Per proteggere una specie possiamo metterne a rischio un'altra? È il dilemma che oggi affligge biologi e conservazionisti nel Parco nazionale di Monte León, lungo la costa della Patagonia argentina, dove il recente ritorno di un grande predatore, il puma, ha cambiato equilibri che sembravano ormai consolidati. Dopo l'abbandono degli allevamenti bovini, avvenuto nei primi anni 90, il puma (Puma concolor) ha infatti iniziato a ricolonizzare parte dei suoi territori storici nel sud dell'Argentina.
Un ritorno che è stato favorito dall'abbandono di queste terre e dalla rapida espansione della specie, oggi protetta. Tuttavia, quando i felidi sono tornati hanno trovato qualcosa di nuovo: una vasta colonia di pinguini di Magellano (Spheniscus magellanicus) che, negli anni precedenti, si era spostata dalle isole alla terraferma. Ora però, i puma hanno cominciato a predare i pinguini, mettendo seriamente a rischio il futuro di questa colonia.

In assenza di predatori terrestri, infatti, i pinguini avevano iniziato a nidificare lungo la costa continentale, apparentemente al sicuro visto che non c'erano predatori. Il ritorno dei puma ha però creato un contatto inedito tra queste due specie e i pinguini, goffi a terra e privi di difese, sono diventati un bersaglio facile. Ma quanto può essere impattante questa nuova interazione preda-predatore per la conservazione dei pinguini?
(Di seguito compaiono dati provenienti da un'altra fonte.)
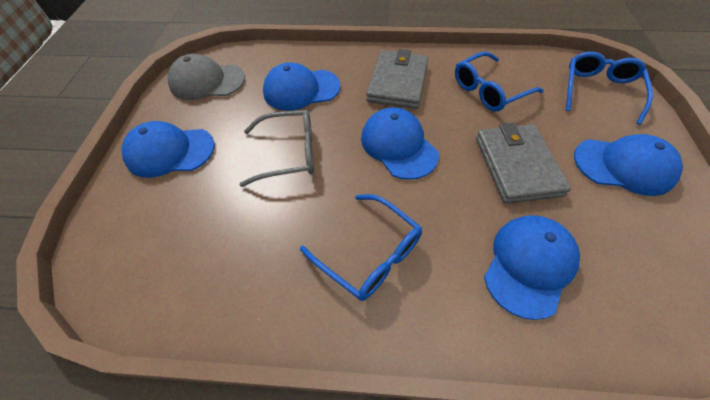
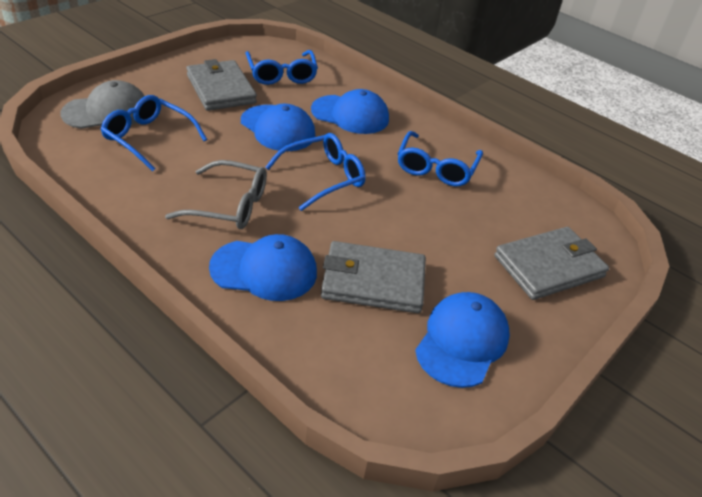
blue cap: [121,121,215,178] [263,62,340,111] [361,107,439,180] [484,215,580,320] [574,134,683,196] = 5 -> [209,234,317,301] [241,104,315,151] [311,89,389,134] [415,292,510,388] = 4
blue glasses: [300,194,422,301] [455,52,544,111] [566,52,653,125] = 3 -> [100,95,207,172] [246,50,318,85] [265,133,365,211] [398,131,483,187] = 4
grey wallet: [366,49,428,109] [476,123,571,204] = 2 -> [186,59,257,111] [321,241,426,313] [494,227,609,300] = 3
A rispondere è uno studio pubblicato recentemente sul Journal for Nature Conservation, frutto della collaborazione tra ricercatori argentini dell'Universidad Nacional de la Patagonia Austral e studiosi dell'Università di Oxford. Dal 2007 al 2010, i ricercatori hanno monitorato la colonia di Monte León, contando i pinguini predati e uccisi dai puma. I numeri sono abbastanza impressionanti: oltre 7.000 pinguini adulti uccisi in quattro anni, circa il 7,6% totale della popolazione stimata, che conta circa 93.000 individui.
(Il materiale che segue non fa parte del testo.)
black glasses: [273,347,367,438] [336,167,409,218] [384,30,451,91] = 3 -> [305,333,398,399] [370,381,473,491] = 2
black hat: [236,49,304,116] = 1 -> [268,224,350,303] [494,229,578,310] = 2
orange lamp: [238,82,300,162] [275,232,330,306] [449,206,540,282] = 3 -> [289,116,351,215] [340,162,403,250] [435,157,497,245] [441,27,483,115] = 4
Per di più, molti di questi animali non sono stati nemmeno mangiati. Un comportamento che gli ecologi chiamano "surplus killing", ovvero "uccisione in eccesso": quando un predatore abbatte più prede di quante gli ne servano per nutrirsi. È un fenomeno abbastanza noto in numerosi predatori, soprattutto tra i felidi, e che di solito avviene quando le prede sono molto abbondanti e facili da catturare.
La domanda centrale, però, resta: i puma possono portare all'estinzione la colonia di pinguini? Secondo i modelli matematici realizzati nello studio, la risposta è no. La sola predazione dei puma non sarebbe sufficiente a far scomparire l'intera colonia. Il futuro dei pinguini dipende molto di più dal successo riproduttivo e dalla sopravvivenza dei giovani. Solo gli scenari più estremi, con pochi pulcini nati e una forte mortalità prima dell'età adulta, porterebbero al collasso della popolazione.

Tuttavia, i pinguini affrontano anche numerose altre minacce oltre ai puma, che potrebbero aggravare la situazione, ma non esserne la principale. Per questo i ricercatori sottolineano l'importanza di guardare oltre il singolo predatore. Fattori ambientali come la disponibilità di cibo in mare, i nutrienti e l'aumento delle temperature – tutti aspetti legati ai cambiamenti climatici – influenzano direttamente e molto di più il successo riproduttivo e la stabilità della popolazione.
Il caso di Monte León racconta quindi una sfida sempre più attuale e comune nella conservazione: i grandi carnivori che tornano in ecosistemi profondamente modificati dalle attività umane e che incontrano prede "nuove", non abituate a difendersi. Monitorare a lungo termine sia i puma sia i pinguini diventa quindi essenziale, non per scegliere chi dei due salvare, ma per capire come convivere con una natura che sta cercando, lentamente, di rimettere insieme i propri pezzi e trovare nuovi equilibri.